Document segment –

.....

Skip to main content
Nepal Health Policy Lab
← Back to Evidence Portal

Predictors of health insurance enrolment and wealth-related inequality in Nepal: evidence from Multiple Indicator Cluster Survey (MICS) 2019

Umesh Prasad Bhusal, Vishnu Prasad Sapkota

BMJ Open · 2021 · DOI: 10.1136/bmjopen-2021-050922

Health Financing Health Equity & Disparities Cross-Sectional Moderate Verified
Nepal Relevance 5 out of 5
5/5

Countries: Nepal

What Was Studied

This cross-sectional study used nationally representative data from Nepal's Multiple Indicator Cluster Survey (MICS) 2019, covering 10,958 households interviewed between May and November 2019. The researchers used adjusted and unadjusted logistic regression models — accounting for complex survey design, cluster effects, and sample weights — to identify socioeconomic, demographic, and geographic predictors of enrolment in any health insurance scheme. They also measured wealth-related inequality in enrolment using a concentration index and decomposed it to quantify the contribution of each factor.

What They Found

Overall enrolment in any health insurance scheme was only 6.95% of households (762 of 10,958). Households with higher secondary education or above were 87% more likely to enrol than those with no formal education (adjusted OR 1.87; 95% CI 1.32–2.64). Media exposure (radio, TV, or magazine) was a particularly strong predictor — households with access were nearly three times more likely to enrol (adjusted OR 2.96; 95% CI 2.03–4.31). Dalit households were significantly less likely to enrol compared to Brahmin/Chhetri/Madhesi households (adjusted OR 0.66; 95% CI 0.47–0.94). Households in Province 2 (Madhesh) and Sudurpashchim were 84% and 78% less likely to enrol than those in Province 1, respectively (adjusted OR 0.16 and 0.22). Richest quintile households were 2.58 times more likely to have insurance than the poorest quintile (adjusted OR 2.58; 95% CI 1.46–4.58). The concentration index of 0.25 (95% CI 0.21–0.30; p<0.001) confirmed significant pro-wealthy inequality. The three largest contributors to this inequality were: education of household head (26.70%), media exposure (17.74%), and geographic province (6.23%).

.....

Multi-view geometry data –
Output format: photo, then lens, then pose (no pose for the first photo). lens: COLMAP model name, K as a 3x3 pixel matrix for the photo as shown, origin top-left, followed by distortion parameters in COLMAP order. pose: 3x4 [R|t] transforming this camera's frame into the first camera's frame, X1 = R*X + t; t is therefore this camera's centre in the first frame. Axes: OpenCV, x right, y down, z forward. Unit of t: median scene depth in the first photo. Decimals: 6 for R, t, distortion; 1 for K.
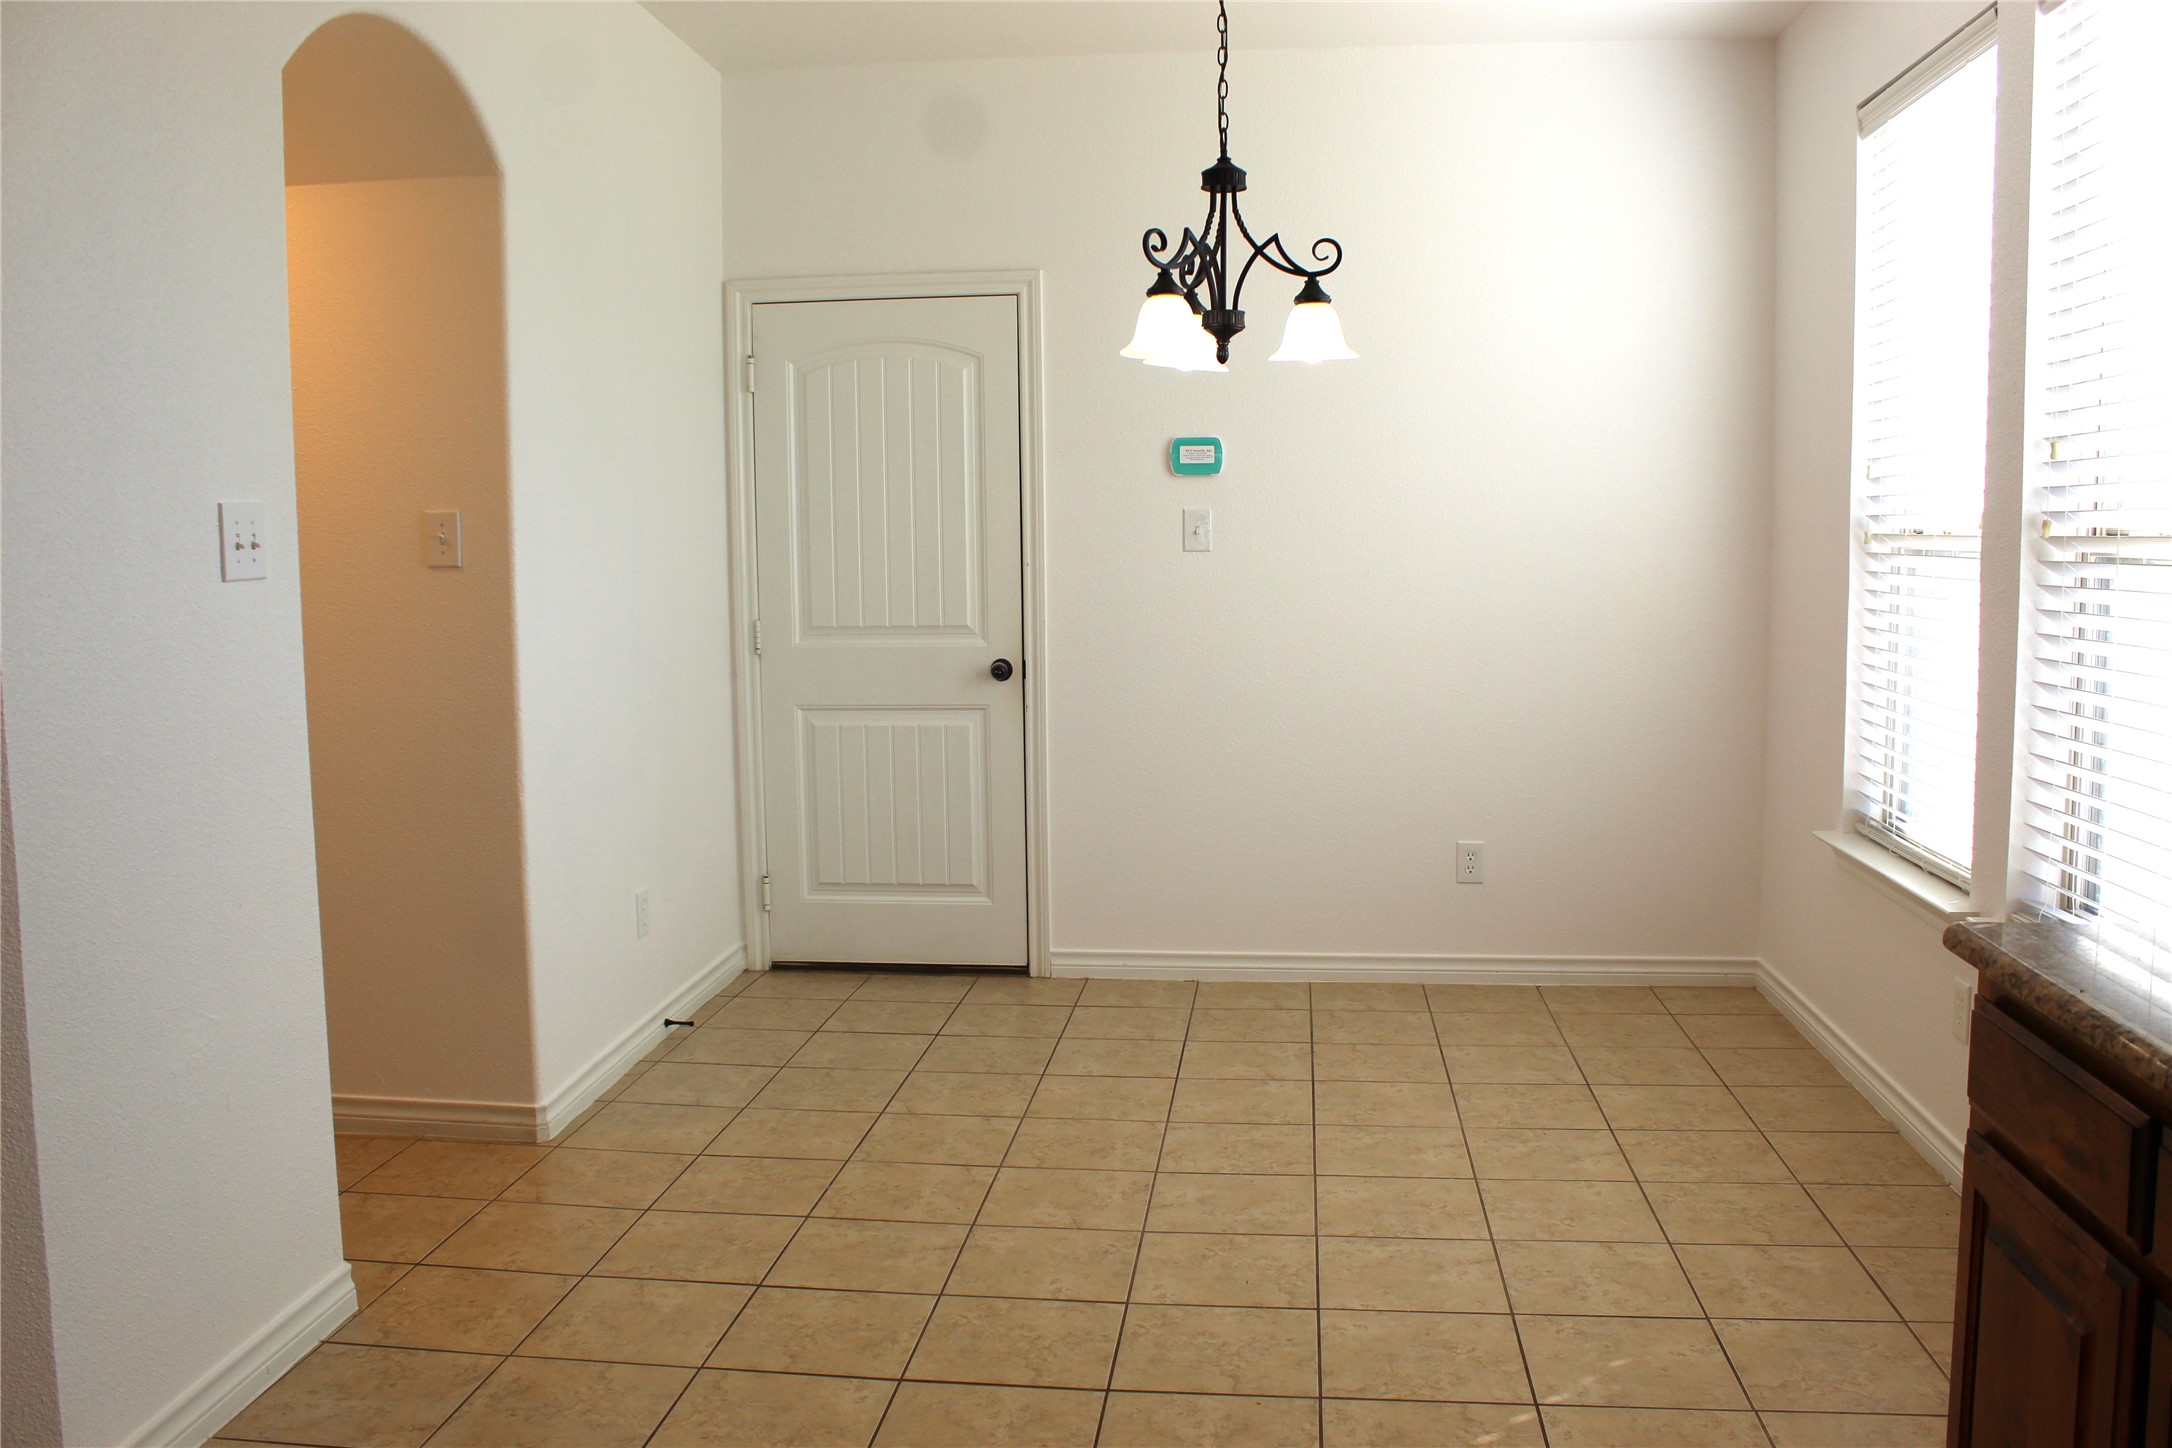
lens RADIAL K [[1870.0, 0, 1086.0], [0, 1870.0, 724.0], [0, 0, 1]] dist [-0.177835, 0.114647]
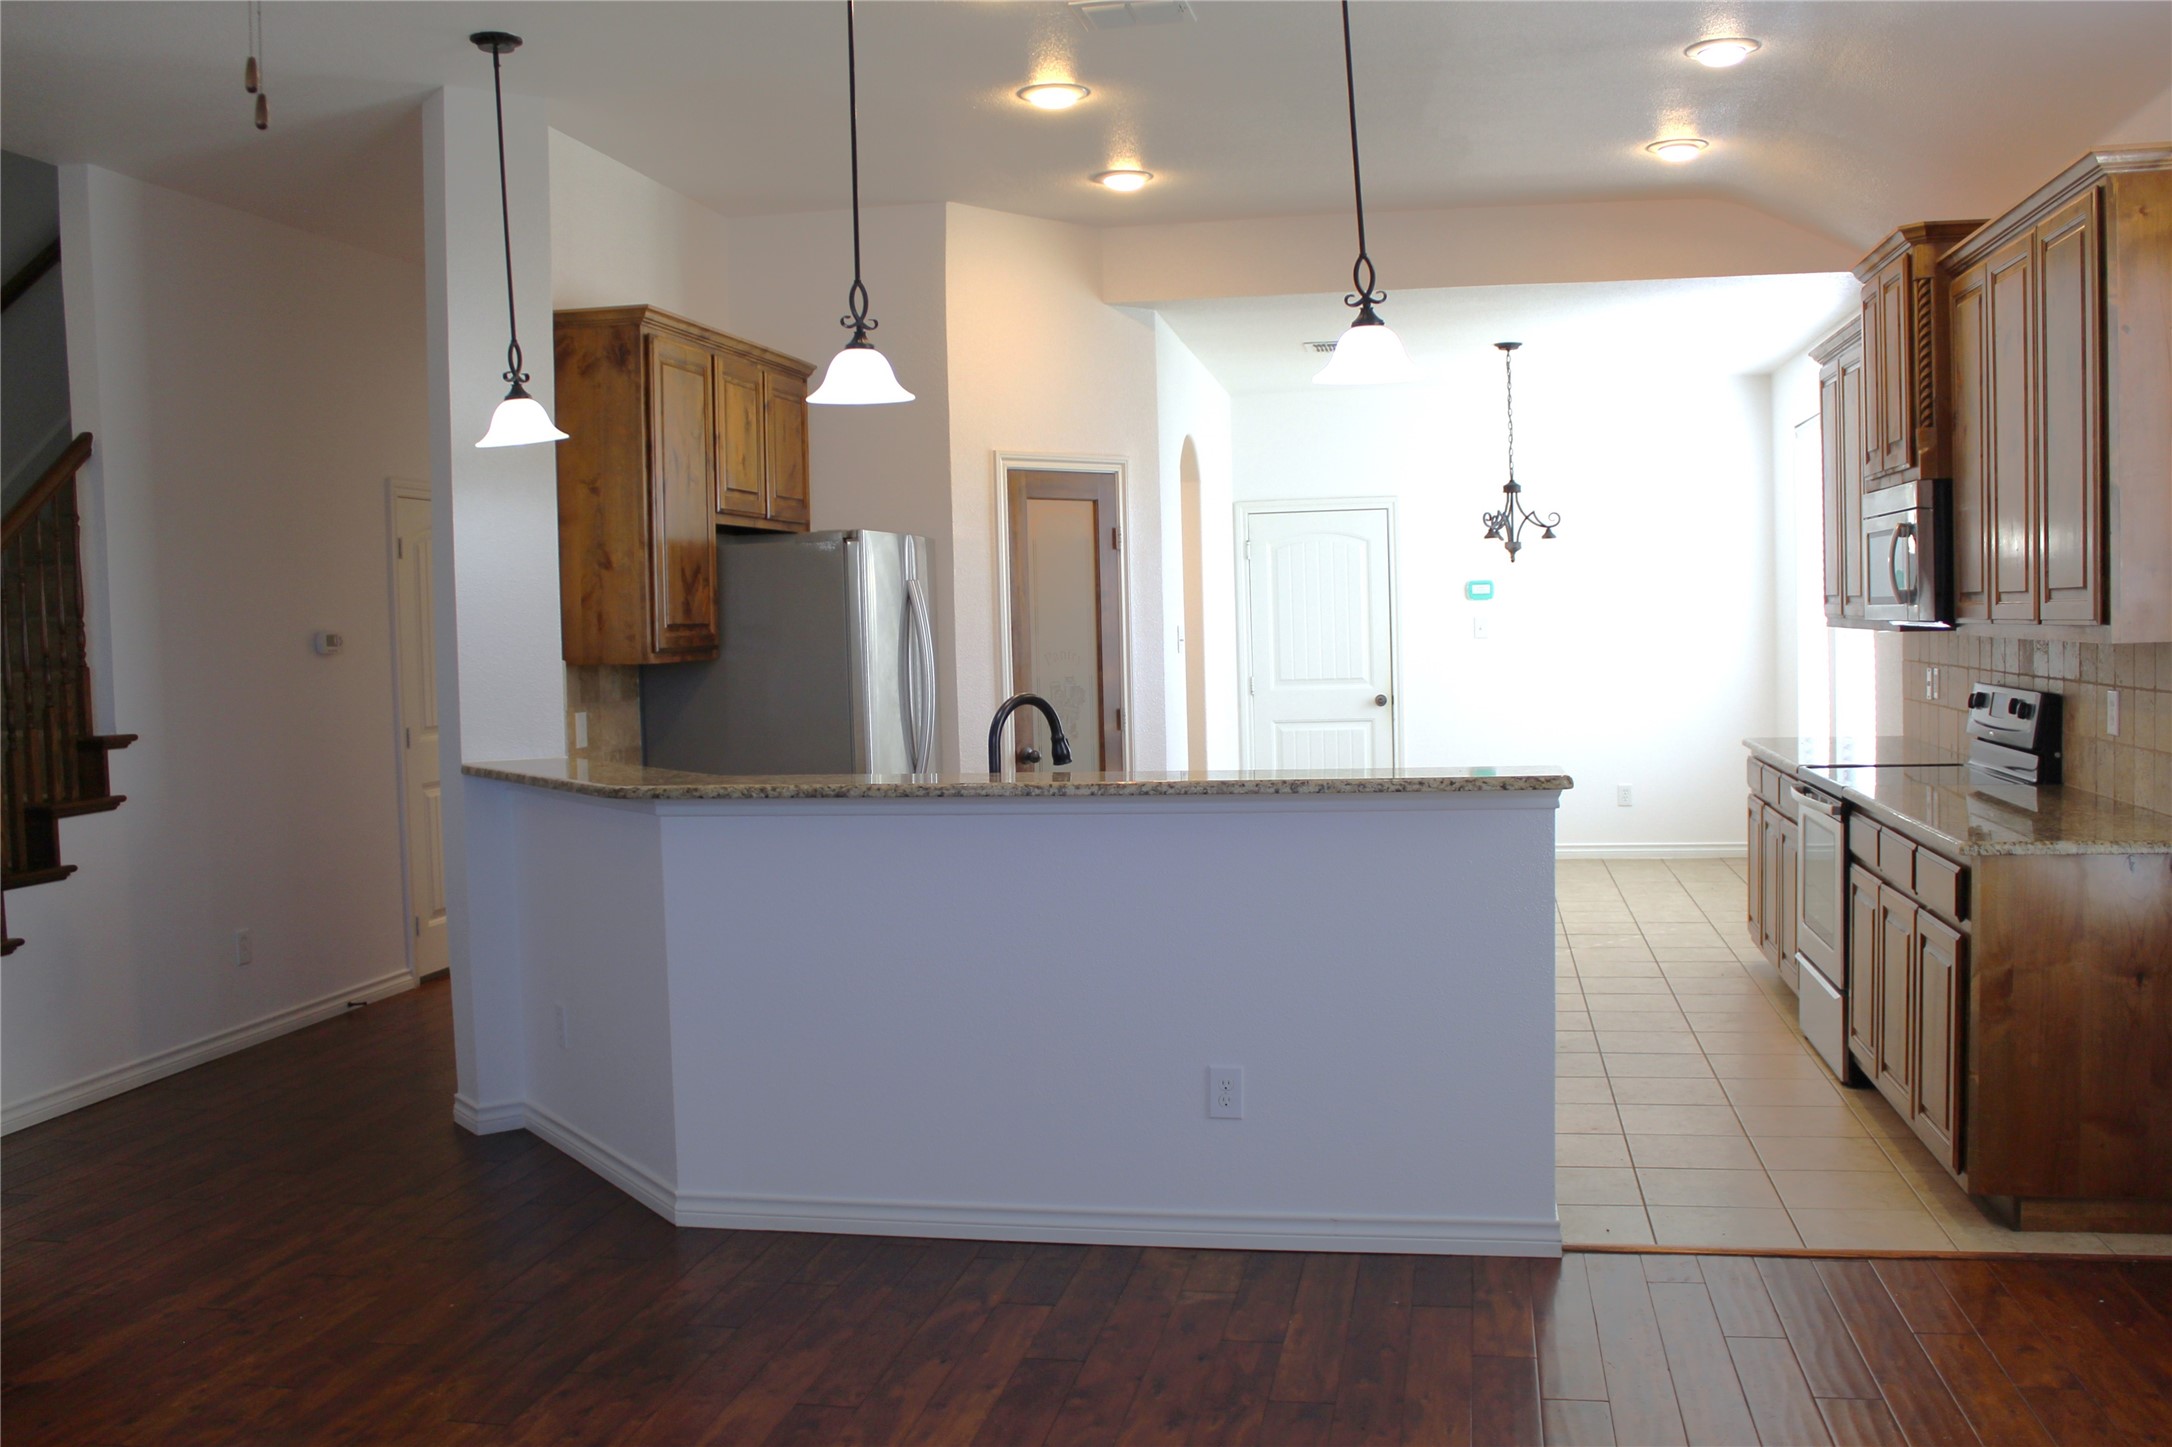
lens RADIAL K [[1870.0, 0, 1086.0], [0, 1870.0, 723.5], [0, 0, 1]] dist [-0.177835, 0.114647]
pose [[0.995298, -0.013853, -0.095864, -0.172182], [0.009365, 0.998846, -0.047106, 0.087009], [0.096406, 0.045987, 0.994279, -0.996830]]
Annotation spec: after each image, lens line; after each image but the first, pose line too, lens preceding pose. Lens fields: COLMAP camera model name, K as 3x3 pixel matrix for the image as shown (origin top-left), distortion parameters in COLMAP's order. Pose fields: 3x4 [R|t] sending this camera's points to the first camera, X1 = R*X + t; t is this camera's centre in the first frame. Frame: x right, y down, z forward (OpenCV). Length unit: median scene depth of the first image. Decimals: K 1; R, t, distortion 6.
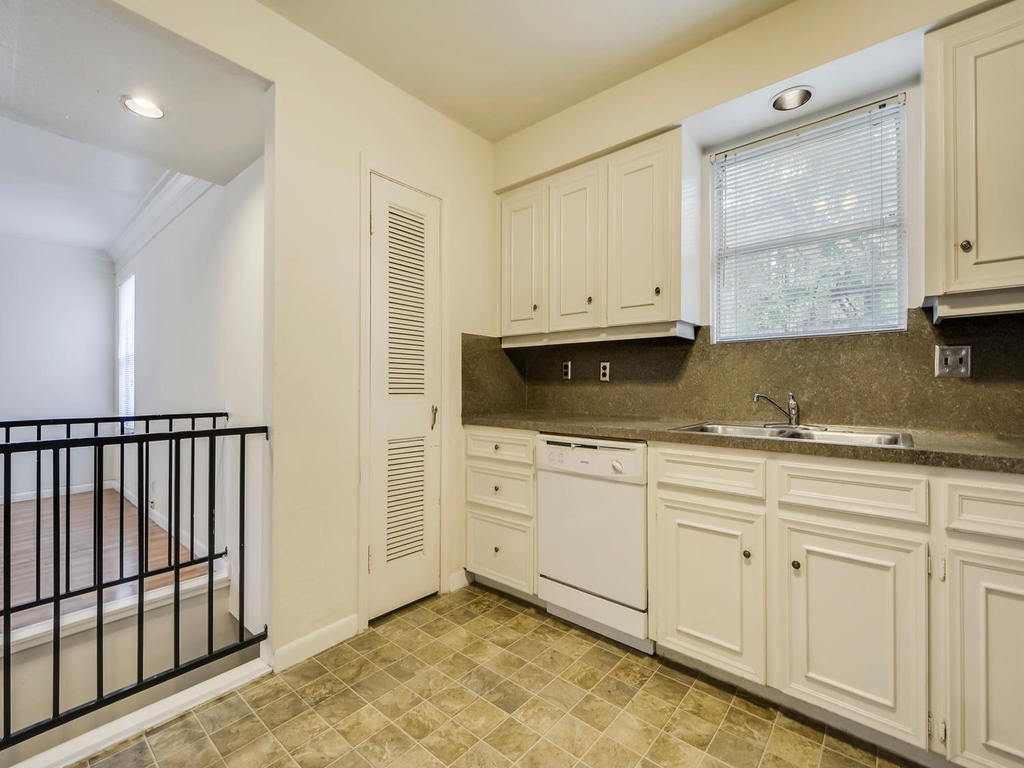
lens RADIAL K [[451.5, 0, 485.3], [0, 451.5, 386.5], [0, 0, 1]] dist [0.043035, -0.015873]
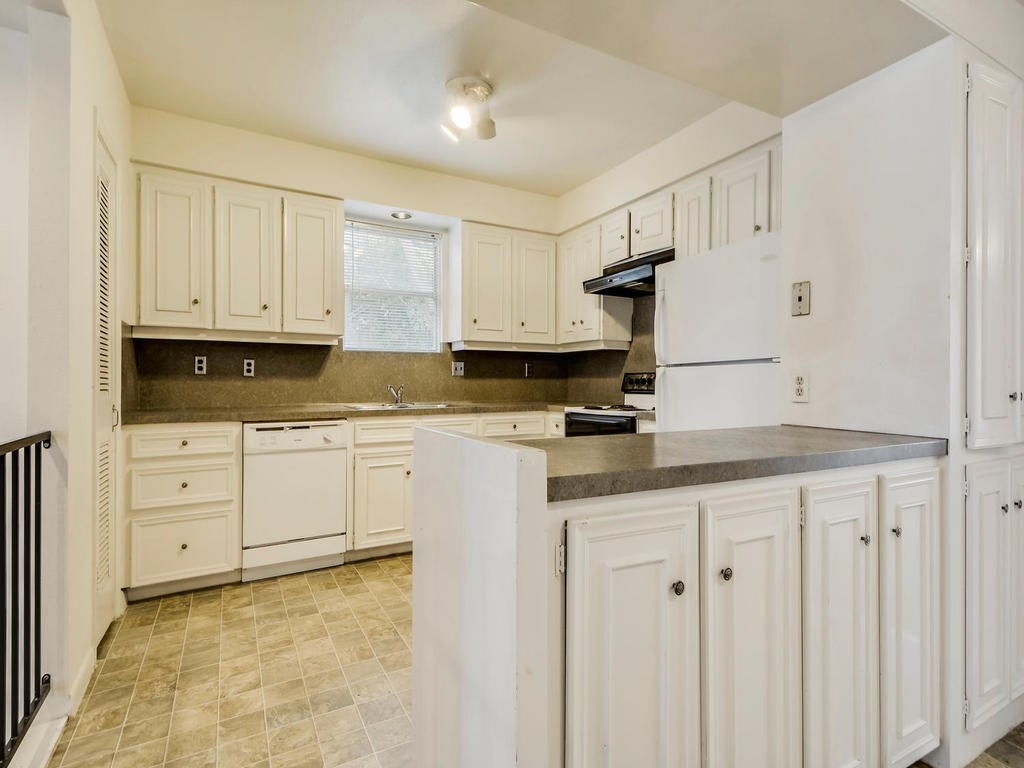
lens RADIAL K [[538.8, 0, 544.9], [0, 538.8, 380.4], [0, 0, 1]] dist [0.080114, 0.000582]
pose [[0.306417, -0.002241, 0.951895, -1.014572], [0.001003, 0.999997, 0.002032, -0.005226], [-0.951897, 0.000332, 0.306419, -0.140850]]
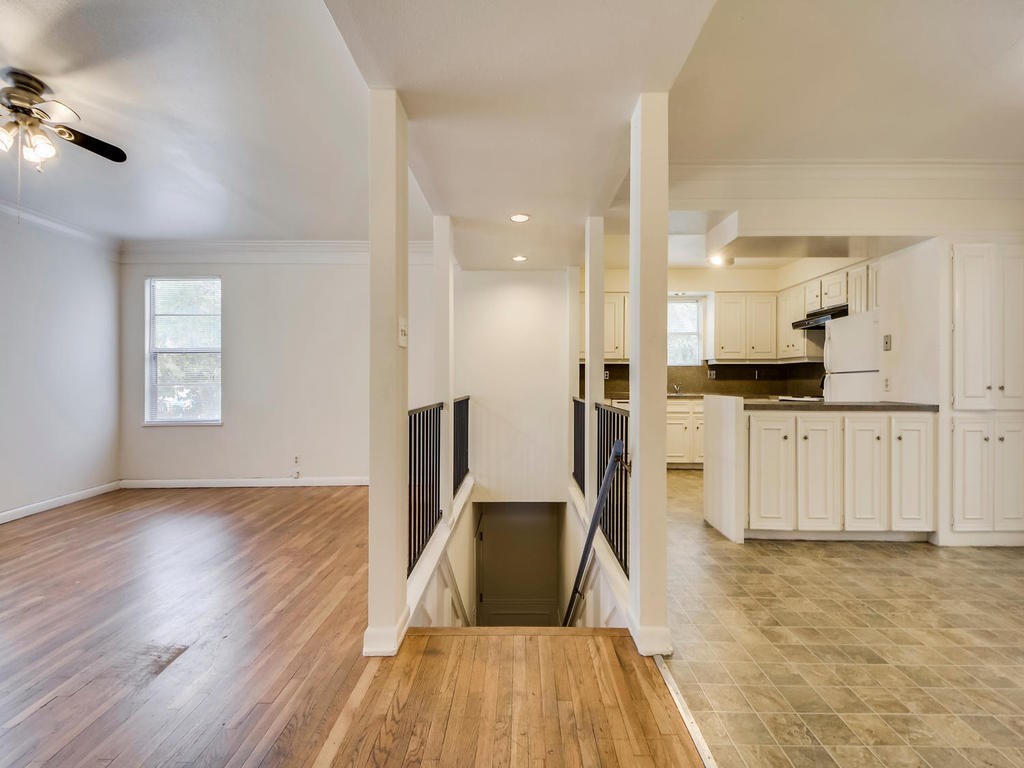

.....

Using the information –
a: Print the health insurance study summary starting with "Umesh Prasad Bhusal, Vishnu" and going on through "of each factor.".
b: Answer these questions from the health insurance study summary:
(i) How many households did the survey data cover, and between which months were they interviewed?
(ii) What share of households was enrolled in any health insurance scheme?
(iii) What was the concentration index for wealth-related inequality in enrolment?
The records are material separate from the health insurance study summary.

Solutions below –
a:
Umesh Prasad Bhusal, Vishnu Prasad Sapkota

BMJ Open · 2021 · DOI: 10.1136/bmjopen-2021-050922

Health Financing Health Equity & Disparities Cross-Sectional Moderate Verified
Nepal Relevance 5 out of 5
5/5

Countries: Nepal

What Was Studied

This cross-sectional study used nationally representative data from Nepal's Multiple Indicator Cluster Survey (MICS) 2019, covering 10,958 households interviewed between May and November 2019. The researchers used adjusted and unadjusted logistic regression models — accounting for complex survey design, cluster effects, and sample weights — to identify socioeconomic, demographic, and geographic predictors of enrolment in any health insurance scheme. They also measured wealth-related inequality in enrolment using a concentration index and decomposed it to quantify the contribution of each factor.

b:
(i) 10,958 households, interviewed between May and November 2019.
(ii) 6.95% (762 of 10,958 households).
(iii) 0.25 (95% CI 0.21–0.30; p<0.001).